Heterogeneous groups are best so students can use their gifts and talents and seek support from their peers when necessary. For example, place those two together if you have a student who excels in math and another who is an average writer who struggles with math. The student who struggles with math will have opportunities to observe the student who excels while writing.
Disclaimer: Mix them often! Don’t keep the same groups all year. You’ll want to give them opportunities to work together in other capacities, so they don’t become frustrated or bored.
4 – I didn’t assign roles.
That first year, I put students in large groups. They didn’t have roles or jobs. Let me rephrase that – they had no purpose! The introverted students didn’t speak up because they had no reason to.
Give each student a purpose by giving them a job title and description. Most adults have job descriptions. This makes it easy for the employee to know what is expected.
Consider the following jobs/roles:
Project manager: This person holds the team accountable by ensuring the project is complete by the specific deadline and follows the rules. They may have a timer or stopwatch in this position.
Supply manager: This person ensures the group has the correct amount of supplies and uses the supplies correctly and safely.
Reporter/Artist: A reporter records the team’s thoughts and reports on the final project to the class. Since they’re little, they can draw pictures to document the team’s thoughts and findings.
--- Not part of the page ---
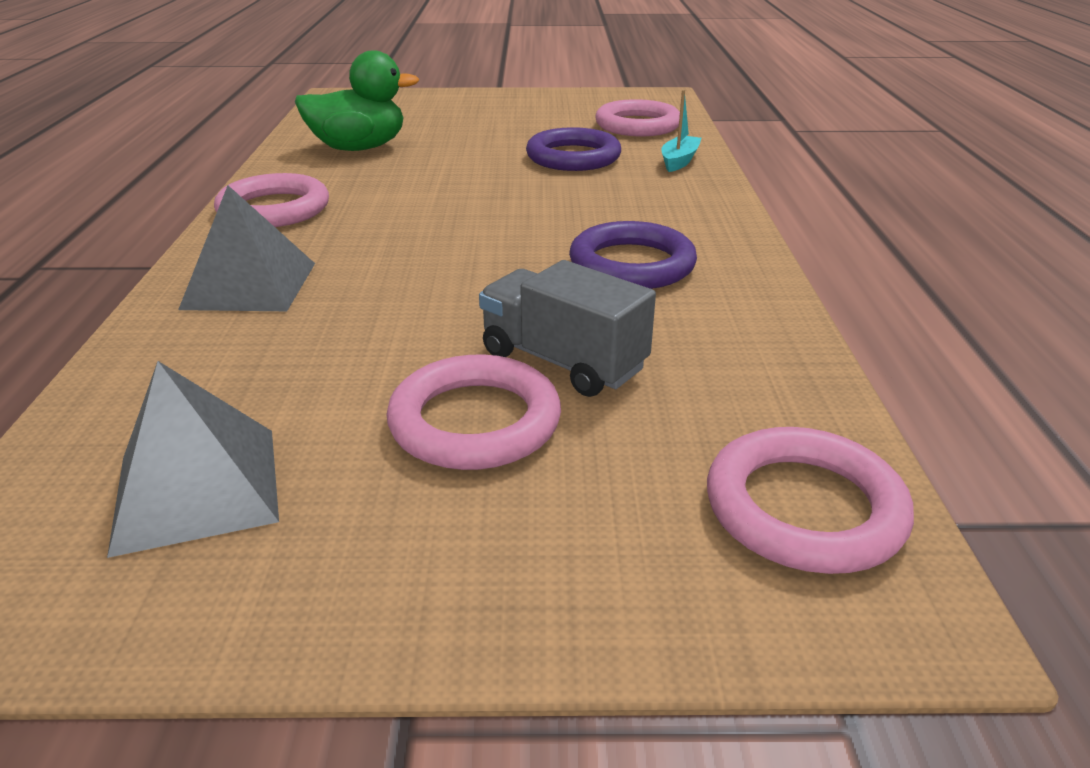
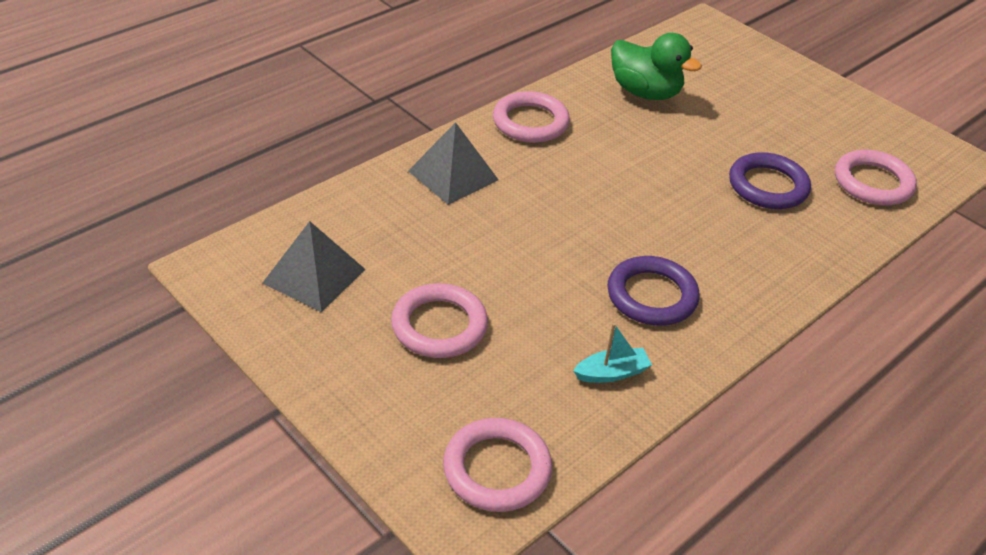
camera: 45 degrees right, 10 degrees up
grey truck [479,260,656,397] -> none
turquoise boat [661,90,701,172] -> turquoise boat moved to [573,323,652,383]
5 – The challenges were too complex.
When I began teaching STEM, I noticed the students were beyond frustrated. They were shutting down, crying, and arguing over what to do. Since we were doing lessons designed for 3 – 5, I had to simplify the task. I did this by breaking down the STEM challenges so that they were one-step challenges.
For example, when we made a pendulum that hit a golf ball inside a cup, we first researched what a pendulum was. Then, we had to experiment with building simple towers and bridges using K’nex (since that was the material required for the pendulum). Then, we graduated to making a pendulum out of K’nex. They had to experiment with the pendulum where it would most successfully get the ball into the cup.
Focus on one-step STEM challenges. The STEM challenge should be standards-based on science, math, reading, or social studies. Something that the kids have prior knowledge of works best. If the STEM challenge is complex, like the example above, then break it down into simple steps.
Keep materials simple. They’re still refining their fine motor skills, so keeping cuts and adhesives simple and clean is essential.
Check out my STEM Box Activities and Challenges here.
6 – I didn’t focus on a growth mindset.
Students in kindergarten need explicit teaching on how to accept failure. Having a growth mindset is having resiliency, GRIT, and being able to persevere. I didn’t realize this when I started teaching STEM, and I wish I had prepared this immediately.
Before students complete a STEM challenge, discuss the growth mindset. This could include topics like:
- What it means to have respect
- How to listen and respond when you disagree
- How to play rock-paper-scissors when you don’t know who should go first
- What you should do when your project fails
- How to react when someone tells you your project isn’t good enough
- What to do when you hear a voice in your head that says, “give up.”
This is key because students are learning how to communicate effectively. This explicit teaching will equip your students with the strategies necessary to be 21st-century thinkers. It’ll also help improve their social-emotional health.
Here’s one last tip!
After you’ve finished teaching STEM in your next challenge, write down three things on a sheet of paper:
- How did the lesson go well?
- What behaviors do you want to improve?
- Were there any moments that surprised you?
Share what went well and what surprised you with your students. Your next mini-lesson should be over what didn’t go well. This could include any growth mindset topic, engineering skill, or a science and math topic. I also like doing this because it helps students with self-awareness.
What tip for teaching STEM do you think is most beneficial to you?